Datacenter trends: energy and siting

I applaud Online Tech. This Midwestern “managed data center operator” presents itself well on its Web site, through its blog, and also through standard social media. In particular, “The Best Place to Store Your Data: When Selecting a Data Center, Location Does Matter” caught my eye, for I have an interest in datacenter geography.

While I support the conclusion that “… Michigan is quickly becoming a popular destination for data centers and colocation”, bylined author Anna Ankenbrand’s evidence is weaker. She mentions, for instance, that “… energy consumed by data centers will continue to grow by 12 percent per year. Since energy costs is one of the fastest-rising expenses for data centers …”

The real trend in datacenter energy use is increasing efficiency, also reflected in revenue-per-rack or revenue-per-square-foot. Aggregate US energy costs indeed appear to be rising about 12 percent annually, while the global might be as high as 19 percent. Contrast this with the growth in datacenter traffic, which Cisco estimates at 31 percent annually for the five years to come. Construction costs, while hard to predict because of their dependence on business cycles, will probably rise somewhat more over the next five years than power.

Finally, while electricity rates are far lower in Michigan than in such traditional tech centers as California and New York, they’re lower still in the Pacific Northwest, Appalachia, and much of the West, from Missouri to Idaho. Ankenbrand is right to point out that cool weather is generally an advantage for datacenters, but Michigan’s climate doesn’t monopolize a favorable energy balance.
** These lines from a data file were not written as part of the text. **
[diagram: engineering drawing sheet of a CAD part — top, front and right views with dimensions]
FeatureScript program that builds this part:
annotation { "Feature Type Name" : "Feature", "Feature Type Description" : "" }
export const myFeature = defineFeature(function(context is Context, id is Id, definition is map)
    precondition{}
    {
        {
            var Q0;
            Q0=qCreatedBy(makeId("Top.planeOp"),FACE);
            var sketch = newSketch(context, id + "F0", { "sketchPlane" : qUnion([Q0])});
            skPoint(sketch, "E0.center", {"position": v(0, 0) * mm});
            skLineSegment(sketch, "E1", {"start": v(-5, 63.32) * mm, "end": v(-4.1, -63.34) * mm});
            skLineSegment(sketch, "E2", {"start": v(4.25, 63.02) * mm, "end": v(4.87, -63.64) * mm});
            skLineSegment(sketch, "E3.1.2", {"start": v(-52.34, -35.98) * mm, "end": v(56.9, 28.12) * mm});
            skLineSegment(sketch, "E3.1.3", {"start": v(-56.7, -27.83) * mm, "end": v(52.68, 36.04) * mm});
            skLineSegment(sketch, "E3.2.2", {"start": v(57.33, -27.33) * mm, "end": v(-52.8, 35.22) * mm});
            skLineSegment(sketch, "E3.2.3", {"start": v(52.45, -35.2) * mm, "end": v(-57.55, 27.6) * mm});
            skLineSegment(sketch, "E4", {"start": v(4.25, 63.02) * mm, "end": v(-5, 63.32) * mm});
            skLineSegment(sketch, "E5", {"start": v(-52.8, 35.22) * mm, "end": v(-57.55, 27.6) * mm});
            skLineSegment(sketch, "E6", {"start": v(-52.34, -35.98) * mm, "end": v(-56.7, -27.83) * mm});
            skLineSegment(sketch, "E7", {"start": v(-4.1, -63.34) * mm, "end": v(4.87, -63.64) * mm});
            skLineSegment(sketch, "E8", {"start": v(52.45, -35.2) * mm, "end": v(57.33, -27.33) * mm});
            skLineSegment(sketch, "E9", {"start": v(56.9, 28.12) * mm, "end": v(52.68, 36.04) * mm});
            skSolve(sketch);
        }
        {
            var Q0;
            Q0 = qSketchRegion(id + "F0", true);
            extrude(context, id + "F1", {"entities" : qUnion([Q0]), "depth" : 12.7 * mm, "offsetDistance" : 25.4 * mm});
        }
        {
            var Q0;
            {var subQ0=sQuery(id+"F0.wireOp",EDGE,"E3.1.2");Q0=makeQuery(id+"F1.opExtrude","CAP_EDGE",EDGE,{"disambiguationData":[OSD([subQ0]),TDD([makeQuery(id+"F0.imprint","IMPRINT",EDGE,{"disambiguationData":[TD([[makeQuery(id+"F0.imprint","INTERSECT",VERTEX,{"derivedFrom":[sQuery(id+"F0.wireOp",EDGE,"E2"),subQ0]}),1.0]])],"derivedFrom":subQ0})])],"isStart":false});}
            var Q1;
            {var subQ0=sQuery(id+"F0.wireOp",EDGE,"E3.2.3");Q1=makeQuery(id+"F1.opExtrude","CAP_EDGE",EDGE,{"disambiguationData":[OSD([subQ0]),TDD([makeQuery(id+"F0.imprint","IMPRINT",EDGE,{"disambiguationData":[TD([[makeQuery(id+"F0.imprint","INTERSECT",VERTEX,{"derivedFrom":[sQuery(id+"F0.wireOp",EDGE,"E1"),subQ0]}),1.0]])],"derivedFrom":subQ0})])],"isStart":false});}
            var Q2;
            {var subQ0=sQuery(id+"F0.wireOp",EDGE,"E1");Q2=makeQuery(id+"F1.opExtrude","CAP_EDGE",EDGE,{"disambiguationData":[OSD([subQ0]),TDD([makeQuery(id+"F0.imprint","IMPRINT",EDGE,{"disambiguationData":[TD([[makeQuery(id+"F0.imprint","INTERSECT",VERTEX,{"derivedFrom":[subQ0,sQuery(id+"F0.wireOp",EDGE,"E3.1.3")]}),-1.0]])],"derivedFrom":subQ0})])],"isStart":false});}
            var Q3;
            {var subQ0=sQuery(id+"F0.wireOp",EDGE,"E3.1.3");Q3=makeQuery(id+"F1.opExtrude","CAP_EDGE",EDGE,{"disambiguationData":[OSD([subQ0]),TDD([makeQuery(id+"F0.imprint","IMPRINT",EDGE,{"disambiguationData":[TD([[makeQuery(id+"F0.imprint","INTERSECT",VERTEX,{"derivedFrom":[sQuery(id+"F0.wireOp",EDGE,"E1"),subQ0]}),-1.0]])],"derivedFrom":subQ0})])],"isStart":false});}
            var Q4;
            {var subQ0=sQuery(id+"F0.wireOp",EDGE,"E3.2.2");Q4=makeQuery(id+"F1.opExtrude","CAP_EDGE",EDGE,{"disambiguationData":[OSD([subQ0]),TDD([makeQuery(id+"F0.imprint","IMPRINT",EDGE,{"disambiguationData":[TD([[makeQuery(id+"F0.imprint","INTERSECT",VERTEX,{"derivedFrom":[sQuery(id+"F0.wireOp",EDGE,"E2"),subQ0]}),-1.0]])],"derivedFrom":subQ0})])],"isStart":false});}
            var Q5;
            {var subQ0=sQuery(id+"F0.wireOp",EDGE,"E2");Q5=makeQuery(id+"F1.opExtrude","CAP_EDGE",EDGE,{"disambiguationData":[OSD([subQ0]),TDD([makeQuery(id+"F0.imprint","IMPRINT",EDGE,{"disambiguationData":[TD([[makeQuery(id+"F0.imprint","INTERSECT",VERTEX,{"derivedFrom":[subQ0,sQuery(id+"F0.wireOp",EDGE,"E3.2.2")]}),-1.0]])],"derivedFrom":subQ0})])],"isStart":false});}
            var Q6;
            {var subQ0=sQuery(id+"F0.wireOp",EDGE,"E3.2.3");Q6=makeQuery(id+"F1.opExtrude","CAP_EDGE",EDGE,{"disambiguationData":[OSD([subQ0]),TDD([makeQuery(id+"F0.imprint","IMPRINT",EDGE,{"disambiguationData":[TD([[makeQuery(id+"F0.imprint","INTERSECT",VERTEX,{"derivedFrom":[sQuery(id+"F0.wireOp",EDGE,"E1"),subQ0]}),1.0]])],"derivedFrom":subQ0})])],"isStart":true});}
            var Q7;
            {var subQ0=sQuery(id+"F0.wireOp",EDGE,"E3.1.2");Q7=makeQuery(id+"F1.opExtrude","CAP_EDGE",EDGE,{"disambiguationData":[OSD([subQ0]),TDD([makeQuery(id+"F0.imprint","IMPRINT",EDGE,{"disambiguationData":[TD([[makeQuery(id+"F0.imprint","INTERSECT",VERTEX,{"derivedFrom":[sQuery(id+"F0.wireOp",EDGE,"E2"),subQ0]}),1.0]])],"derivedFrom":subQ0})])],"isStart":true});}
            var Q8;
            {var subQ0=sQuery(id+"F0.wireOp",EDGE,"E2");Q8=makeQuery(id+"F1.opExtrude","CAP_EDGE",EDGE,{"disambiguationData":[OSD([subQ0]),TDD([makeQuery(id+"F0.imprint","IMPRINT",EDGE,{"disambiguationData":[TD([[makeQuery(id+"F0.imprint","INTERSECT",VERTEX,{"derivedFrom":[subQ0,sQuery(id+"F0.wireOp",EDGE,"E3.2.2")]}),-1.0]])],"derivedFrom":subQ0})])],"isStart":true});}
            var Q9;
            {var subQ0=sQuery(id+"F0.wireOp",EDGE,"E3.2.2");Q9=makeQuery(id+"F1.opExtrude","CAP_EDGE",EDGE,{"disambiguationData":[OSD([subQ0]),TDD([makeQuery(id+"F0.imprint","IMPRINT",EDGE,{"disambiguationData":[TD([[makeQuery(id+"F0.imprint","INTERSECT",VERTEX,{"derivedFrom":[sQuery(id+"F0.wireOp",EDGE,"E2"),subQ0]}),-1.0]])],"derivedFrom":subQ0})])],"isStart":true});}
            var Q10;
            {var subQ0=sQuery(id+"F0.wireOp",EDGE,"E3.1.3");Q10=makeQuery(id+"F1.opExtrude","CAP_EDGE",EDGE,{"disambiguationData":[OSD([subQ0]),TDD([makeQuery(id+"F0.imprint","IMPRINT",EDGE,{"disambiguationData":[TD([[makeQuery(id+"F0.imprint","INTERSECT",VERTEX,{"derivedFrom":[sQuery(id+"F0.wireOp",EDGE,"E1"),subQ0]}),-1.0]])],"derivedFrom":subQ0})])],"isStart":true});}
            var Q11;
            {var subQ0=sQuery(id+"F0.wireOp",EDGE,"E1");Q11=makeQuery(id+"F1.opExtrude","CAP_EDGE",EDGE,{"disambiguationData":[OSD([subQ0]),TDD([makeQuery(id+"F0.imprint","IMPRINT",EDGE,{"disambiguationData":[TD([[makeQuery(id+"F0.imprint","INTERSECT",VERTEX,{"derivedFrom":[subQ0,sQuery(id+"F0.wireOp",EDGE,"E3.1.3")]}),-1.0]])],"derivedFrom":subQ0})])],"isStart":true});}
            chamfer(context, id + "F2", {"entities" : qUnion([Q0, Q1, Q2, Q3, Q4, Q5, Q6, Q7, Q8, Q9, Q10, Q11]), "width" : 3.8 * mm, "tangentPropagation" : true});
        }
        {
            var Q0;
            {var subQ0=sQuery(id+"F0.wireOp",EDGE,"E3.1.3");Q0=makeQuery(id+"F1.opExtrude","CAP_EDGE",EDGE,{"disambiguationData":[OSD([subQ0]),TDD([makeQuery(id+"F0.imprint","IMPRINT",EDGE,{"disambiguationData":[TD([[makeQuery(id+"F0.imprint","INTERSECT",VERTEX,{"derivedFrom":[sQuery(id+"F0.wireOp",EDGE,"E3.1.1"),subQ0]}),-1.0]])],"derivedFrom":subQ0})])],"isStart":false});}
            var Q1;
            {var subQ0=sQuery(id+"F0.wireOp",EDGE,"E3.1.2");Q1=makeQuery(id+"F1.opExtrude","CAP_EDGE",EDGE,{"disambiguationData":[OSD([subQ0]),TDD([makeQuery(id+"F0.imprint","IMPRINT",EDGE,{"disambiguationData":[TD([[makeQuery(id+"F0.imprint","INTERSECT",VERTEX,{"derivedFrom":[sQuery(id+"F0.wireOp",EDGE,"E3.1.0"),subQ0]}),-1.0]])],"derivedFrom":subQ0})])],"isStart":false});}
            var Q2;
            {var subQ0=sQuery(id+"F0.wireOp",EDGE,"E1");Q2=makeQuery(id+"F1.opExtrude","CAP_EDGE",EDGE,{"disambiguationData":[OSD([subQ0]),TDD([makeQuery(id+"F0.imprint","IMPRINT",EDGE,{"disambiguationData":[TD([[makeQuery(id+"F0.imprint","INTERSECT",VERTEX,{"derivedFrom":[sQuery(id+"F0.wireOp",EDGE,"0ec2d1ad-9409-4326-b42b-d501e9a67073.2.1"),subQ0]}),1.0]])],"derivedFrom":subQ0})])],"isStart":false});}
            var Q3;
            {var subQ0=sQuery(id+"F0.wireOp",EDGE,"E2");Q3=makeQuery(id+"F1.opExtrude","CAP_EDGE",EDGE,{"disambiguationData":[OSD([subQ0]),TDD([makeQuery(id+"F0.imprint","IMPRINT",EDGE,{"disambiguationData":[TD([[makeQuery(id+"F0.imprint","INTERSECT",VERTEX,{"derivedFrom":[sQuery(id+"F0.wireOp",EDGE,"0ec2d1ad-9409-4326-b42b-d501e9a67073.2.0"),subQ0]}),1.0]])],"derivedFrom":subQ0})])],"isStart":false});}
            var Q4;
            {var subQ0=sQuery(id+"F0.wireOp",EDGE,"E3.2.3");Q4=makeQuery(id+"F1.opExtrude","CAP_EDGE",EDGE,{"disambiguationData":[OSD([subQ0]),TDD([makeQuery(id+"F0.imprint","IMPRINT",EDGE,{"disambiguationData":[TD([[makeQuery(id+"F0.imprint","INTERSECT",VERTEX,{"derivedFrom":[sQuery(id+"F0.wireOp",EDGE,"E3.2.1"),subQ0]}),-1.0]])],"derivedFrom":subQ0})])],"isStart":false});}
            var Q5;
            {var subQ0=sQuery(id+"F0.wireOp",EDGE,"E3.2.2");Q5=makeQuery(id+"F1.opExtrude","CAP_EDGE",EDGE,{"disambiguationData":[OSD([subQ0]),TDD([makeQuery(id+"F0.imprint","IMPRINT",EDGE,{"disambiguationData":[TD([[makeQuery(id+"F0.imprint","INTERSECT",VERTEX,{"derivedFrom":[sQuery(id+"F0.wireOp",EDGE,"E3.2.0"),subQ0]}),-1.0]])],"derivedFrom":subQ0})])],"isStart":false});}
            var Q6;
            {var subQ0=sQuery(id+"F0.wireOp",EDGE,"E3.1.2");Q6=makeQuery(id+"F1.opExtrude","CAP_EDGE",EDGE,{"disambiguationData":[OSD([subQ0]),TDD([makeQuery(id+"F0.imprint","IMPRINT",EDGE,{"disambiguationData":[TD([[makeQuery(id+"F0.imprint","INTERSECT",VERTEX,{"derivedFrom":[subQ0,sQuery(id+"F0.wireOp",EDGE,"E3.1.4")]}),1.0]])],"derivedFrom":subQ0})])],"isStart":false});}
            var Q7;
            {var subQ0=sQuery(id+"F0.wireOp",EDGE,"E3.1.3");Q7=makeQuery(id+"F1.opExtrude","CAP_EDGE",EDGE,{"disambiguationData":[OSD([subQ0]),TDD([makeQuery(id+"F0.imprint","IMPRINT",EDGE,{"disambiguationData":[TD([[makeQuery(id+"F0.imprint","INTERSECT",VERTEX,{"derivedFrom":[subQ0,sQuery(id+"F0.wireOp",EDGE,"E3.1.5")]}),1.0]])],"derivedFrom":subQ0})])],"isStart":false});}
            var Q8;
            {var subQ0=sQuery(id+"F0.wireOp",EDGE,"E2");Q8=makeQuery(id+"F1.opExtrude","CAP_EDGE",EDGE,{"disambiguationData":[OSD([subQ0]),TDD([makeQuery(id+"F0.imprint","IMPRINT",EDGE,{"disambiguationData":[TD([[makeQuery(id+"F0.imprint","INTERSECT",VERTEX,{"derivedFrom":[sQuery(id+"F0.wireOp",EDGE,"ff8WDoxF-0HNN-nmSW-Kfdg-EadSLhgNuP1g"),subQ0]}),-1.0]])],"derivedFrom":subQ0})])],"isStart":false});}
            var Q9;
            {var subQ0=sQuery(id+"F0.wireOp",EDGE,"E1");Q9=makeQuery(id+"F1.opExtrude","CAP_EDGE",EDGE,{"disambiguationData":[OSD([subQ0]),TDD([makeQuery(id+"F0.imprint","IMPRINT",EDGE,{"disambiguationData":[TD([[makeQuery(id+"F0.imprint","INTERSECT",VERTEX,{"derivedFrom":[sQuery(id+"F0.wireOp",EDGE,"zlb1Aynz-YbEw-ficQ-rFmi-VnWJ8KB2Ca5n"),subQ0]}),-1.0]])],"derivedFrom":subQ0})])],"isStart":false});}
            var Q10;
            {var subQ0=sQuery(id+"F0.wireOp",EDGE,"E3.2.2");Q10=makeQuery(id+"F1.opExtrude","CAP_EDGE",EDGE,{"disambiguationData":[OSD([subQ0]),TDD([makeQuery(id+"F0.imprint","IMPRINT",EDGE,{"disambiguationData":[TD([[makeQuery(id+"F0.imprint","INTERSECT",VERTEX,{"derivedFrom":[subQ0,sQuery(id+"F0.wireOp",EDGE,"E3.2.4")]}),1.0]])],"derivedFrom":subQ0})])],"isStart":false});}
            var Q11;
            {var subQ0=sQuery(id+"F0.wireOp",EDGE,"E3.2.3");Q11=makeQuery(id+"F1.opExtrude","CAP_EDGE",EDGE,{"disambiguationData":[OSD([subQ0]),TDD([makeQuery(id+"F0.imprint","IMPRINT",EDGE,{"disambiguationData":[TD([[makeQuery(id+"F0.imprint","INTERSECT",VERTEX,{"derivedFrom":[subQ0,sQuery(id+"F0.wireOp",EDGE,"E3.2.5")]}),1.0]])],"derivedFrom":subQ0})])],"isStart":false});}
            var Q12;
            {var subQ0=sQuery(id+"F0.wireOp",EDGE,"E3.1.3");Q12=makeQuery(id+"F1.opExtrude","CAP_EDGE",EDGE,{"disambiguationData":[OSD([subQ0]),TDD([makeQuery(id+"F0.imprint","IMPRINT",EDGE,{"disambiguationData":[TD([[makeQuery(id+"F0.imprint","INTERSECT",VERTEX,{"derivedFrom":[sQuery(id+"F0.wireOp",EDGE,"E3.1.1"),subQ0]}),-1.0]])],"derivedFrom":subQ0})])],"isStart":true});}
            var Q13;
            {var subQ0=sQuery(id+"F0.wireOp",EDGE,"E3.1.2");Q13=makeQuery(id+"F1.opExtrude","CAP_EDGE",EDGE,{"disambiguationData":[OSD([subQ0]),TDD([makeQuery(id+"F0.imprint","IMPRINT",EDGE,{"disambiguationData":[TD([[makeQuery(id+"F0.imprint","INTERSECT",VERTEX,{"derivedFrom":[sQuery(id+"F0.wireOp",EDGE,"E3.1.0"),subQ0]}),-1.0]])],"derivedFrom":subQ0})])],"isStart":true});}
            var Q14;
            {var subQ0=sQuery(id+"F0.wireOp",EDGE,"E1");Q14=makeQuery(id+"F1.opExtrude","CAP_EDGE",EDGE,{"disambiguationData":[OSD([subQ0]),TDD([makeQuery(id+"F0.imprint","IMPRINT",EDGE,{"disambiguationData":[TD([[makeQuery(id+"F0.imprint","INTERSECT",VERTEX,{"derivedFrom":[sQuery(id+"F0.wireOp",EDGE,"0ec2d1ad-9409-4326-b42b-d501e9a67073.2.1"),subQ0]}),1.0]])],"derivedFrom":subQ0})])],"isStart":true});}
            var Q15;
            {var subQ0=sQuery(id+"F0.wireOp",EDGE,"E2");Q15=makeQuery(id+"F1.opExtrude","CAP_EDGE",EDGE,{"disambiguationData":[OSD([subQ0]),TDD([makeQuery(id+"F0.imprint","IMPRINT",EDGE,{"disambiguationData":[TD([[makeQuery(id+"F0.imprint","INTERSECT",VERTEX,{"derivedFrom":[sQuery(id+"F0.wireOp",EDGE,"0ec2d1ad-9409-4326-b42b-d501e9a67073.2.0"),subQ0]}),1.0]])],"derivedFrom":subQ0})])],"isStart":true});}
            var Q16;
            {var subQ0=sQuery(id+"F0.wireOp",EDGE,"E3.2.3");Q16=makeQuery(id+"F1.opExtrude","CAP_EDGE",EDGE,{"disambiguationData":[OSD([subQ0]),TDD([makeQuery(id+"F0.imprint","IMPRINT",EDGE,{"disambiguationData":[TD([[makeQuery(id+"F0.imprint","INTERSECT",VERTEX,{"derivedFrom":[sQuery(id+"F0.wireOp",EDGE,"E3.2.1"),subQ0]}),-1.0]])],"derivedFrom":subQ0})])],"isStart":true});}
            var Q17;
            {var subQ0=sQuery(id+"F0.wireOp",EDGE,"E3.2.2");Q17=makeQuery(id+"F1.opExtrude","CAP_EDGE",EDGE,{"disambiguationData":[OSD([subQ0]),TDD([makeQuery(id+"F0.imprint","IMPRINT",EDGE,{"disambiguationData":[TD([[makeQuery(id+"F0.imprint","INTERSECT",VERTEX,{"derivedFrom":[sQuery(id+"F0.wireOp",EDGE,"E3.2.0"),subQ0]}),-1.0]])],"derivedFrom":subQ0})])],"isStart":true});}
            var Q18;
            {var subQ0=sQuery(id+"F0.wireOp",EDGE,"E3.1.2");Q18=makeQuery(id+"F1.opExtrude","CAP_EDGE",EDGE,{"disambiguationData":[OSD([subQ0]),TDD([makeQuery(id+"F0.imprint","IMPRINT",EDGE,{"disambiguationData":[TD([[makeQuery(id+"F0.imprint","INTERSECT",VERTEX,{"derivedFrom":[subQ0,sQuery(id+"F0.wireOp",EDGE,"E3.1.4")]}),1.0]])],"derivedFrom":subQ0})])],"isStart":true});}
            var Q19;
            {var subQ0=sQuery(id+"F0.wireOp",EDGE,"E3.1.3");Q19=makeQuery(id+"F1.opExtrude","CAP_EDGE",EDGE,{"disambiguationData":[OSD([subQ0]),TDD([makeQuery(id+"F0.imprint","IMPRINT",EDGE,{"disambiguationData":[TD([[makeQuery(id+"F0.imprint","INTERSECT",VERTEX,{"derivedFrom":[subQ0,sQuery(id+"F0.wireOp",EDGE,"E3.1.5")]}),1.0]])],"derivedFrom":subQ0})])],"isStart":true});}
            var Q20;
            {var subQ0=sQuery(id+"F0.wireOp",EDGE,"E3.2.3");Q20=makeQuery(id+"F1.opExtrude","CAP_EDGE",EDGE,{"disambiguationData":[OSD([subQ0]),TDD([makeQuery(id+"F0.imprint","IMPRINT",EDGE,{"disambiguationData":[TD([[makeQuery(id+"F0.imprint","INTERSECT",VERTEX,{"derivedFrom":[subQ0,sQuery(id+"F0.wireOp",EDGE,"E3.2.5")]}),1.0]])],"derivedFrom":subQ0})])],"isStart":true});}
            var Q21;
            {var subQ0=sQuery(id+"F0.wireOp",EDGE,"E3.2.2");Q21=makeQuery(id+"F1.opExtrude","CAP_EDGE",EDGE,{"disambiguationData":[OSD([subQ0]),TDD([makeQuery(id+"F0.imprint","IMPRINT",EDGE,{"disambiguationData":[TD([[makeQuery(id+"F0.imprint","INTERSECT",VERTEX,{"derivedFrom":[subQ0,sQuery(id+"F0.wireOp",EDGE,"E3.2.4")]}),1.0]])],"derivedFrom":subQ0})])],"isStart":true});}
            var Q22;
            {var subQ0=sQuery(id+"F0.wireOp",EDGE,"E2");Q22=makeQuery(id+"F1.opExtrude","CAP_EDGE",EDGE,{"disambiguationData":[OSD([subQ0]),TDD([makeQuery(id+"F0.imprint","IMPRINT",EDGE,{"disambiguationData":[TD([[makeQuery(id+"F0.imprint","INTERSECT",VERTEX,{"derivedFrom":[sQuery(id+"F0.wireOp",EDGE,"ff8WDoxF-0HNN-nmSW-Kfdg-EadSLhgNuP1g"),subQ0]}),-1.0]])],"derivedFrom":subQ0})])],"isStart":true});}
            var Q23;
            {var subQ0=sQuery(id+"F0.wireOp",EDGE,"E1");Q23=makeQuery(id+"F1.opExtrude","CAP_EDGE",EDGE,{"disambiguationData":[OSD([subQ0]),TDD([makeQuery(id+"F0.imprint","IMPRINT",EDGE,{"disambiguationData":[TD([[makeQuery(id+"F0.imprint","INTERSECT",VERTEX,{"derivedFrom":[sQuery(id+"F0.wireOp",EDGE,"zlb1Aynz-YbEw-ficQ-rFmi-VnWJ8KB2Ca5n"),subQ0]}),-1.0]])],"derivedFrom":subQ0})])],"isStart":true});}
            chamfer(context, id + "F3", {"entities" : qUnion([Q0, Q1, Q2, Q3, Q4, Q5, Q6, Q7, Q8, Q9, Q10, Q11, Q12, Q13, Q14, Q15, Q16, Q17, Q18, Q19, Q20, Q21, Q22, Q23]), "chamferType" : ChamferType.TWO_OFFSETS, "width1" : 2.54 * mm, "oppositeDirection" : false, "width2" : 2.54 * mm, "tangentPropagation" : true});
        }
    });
Similar analyses are possible for the advantages Ankenbrand claims for Michigan’s skilled work force and dearth of natural disasters. These are strengths for Michigan, but not quite as clear-cut as the numbers Ankenbrand presents. FEMA statistics on natural disasters, for instance, include drought events and conditions, which aren’t the risk for datacenter operation that floods, hurricanes, and earthquakes represent.

Michigan is a great place for datacenters, and Online Tech appears to take good care of its customers. Don’t make the mistake, though, of thinking that datacenter energy costs are an emergency with a single solution, or even the most important criterion for siting. Datacenter energy efficiency continues to rise; moreover, the shift to more centralized datacenter computing benefits global energy efficiency, because datacenter computing makes better use of electricity than the alternatives. Don’t let headlines pitched to different ends distract you from these realities. Right decisions in datacenter design remain the ones that balance different factors to produce the best computing results.